At least some of that reduction is due to “purges” of the state’s voter rolls that are conducted in accordance with state law after every general election cycle. Such purges involve removing voters who have moved out of the state or are no longer eligible to vote from the state’s rolls. The latest purge occurred between January and March of this year, a spokesman for the Secretary of State’s Office confirmed.
But state GOP officials say the increase in their voter registration numbers is not merely coincidental.
Leticia Muñoz, the executive director of the Republican Party of New Mexico, said the state GOP has held voter registration drives in churches, gun shops and at community events in recent years, while also talking to voters about state-level policies that impact their lives.
“We will forge ahead continuing to outpace the Democrats,” said Muñoz, while citing multiyear efforts to flip states like Florida, West Virginia and Kentucky from majority-Democrat to majority-Republican.
However, Democrats still have a significant voter registration advantage in New Mexico, with nearly 573,000 registered voters as of last month — or about 41.3% of all voters — compared to about 441,000 registered Republicans.
That advantage has translated to a steady stream of victories at the ballot box, as the state has not voted for a Republican presidential candidate since 2004, although President Donald Trump made inroads in the state in last year’s general election, as compared to four years earlier.
In addition, Democrats currently hold all statewide offices in New Mexico, along with majorities in the state House and Senate.
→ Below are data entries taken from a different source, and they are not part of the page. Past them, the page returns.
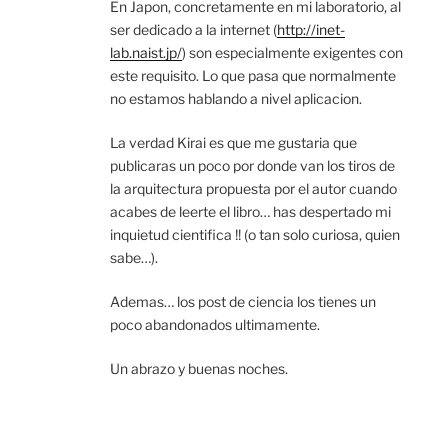
En Japon, concretamente en mi laboratorio, al
ser dedicado a la internet (
http://inet-
lab.naist.jp/
) son especialmente exigentes con
este requisito. Lo que pasa que normalmente
no estamos hablando a nivel aplicacion.
La verdad Kirai es que me gustaria que
publicaras un poco por donde van los tiros de
la arquitectura propuesta por el autor cuando
acabes de leerte el libro… has despertado mi
inquietud cientifica !! (o tan solo curiosa, quien
sabe…).
Ademas… los post de ciencia los tienes un
poco abandonados ultimamente.
Un abrazo y buenas noches.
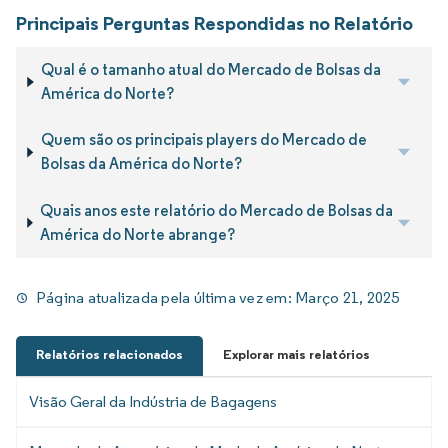
Principais Perguntas Respondidas no Relatório
Qual é o tamanho atual do Mercado de Bolsas da
América do Norte?
Quem são os principais players do Mercado de
Bolsas da América do Norte?
Quais anos este relatório do Mercado de Bolsas da
América do Norte abrange?
Página atualizada pela última vez em:
Março 21, 2025
Relatórios relacionados
Explorar mais relatórios
Visão Geral da Indústria de Bagagens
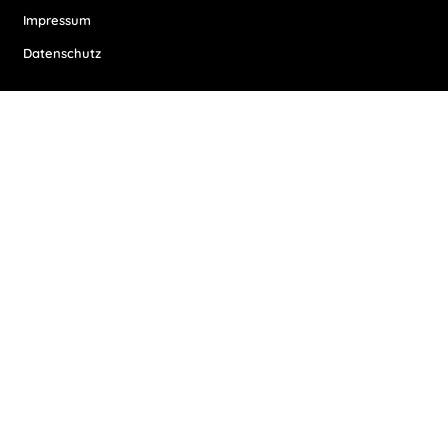
Impressum
Datenschutz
The state’s congressional delegation is also currently made up entirely of Democrats, and has been since U.S. Rep. Gabe Vasquez ousted incumbent Republican Yvette Herrell in 2022.
New Mexico Democratic Party spokesman Daniel Garcia said the number of registered Democratic voters in New Mexico surged for years, largely obscuring the recent Republican uptick.
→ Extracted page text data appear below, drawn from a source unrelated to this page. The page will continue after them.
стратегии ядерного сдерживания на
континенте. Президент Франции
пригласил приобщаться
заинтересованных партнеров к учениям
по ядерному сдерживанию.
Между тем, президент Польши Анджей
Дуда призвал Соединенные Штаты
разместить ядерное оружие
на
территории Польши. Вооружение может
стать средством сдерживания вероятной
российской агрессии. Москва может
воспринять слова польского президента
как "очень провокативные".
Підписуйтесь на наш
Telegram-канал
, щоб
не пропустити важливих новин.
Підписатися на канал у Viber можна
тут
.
“The Republican Party of New Mexico may try to tout a slight statistical uptick within a small two-year period because they need a good story, but the reality is that they’ve trailed Democrats in voter registration and, more importantly, election victories, for years,” Garcia told the Journal.
He also said the implementation of automatic voter registration in New Mexico has led to many younger state residents being registered to vote as independents. Automatic voter registration takes place when eligible residents interact with Motor Vehicle Division field offices around the state.
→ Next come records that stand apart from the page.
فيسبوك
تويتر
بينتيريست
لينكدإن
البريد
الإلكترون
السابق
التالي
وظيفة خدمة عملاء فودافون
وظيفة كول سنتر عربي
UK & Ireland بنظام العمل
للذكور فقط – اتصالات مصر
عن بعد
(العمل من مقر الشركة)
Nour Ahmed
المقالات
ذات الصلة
Many of those independent voters, who decline to state a party affiliation, align with the Democratic Party's values, Garcia said, and the state party has recently started mailing postcards to such voters that include instructions on how to change their party affiliation online.
In fact, independent voters are New Mexico's fastest-growing voting bloc, as they now make up roughly one-quarter of the state's nearly 1.4 million total registered voters.
However, independent voters typically cast ballots at a lower rate than either Democrats or Republicans. In the 2024 general election, for example, only about half of registered independents cast a ballot compared to more than 70% of registered Republicans and Democrats.
The June 2026 primary election will mark the first time New Mexico independents can cast a ballot without having to change their party affiliation, under a bill signed into law this year by Gov. Michelle Lujan Grisham.
Meanwhile, the offices up for election next year include governor, attorney general and secretary of state. All 70 state House seats will also be up for election, along with New Mexico's three seats in the U.S. House and the U.S. Senate seat currently held by Democrat Ben Ray Luján.
Filing day for statewide and congressional candidates is set for Feb. 3.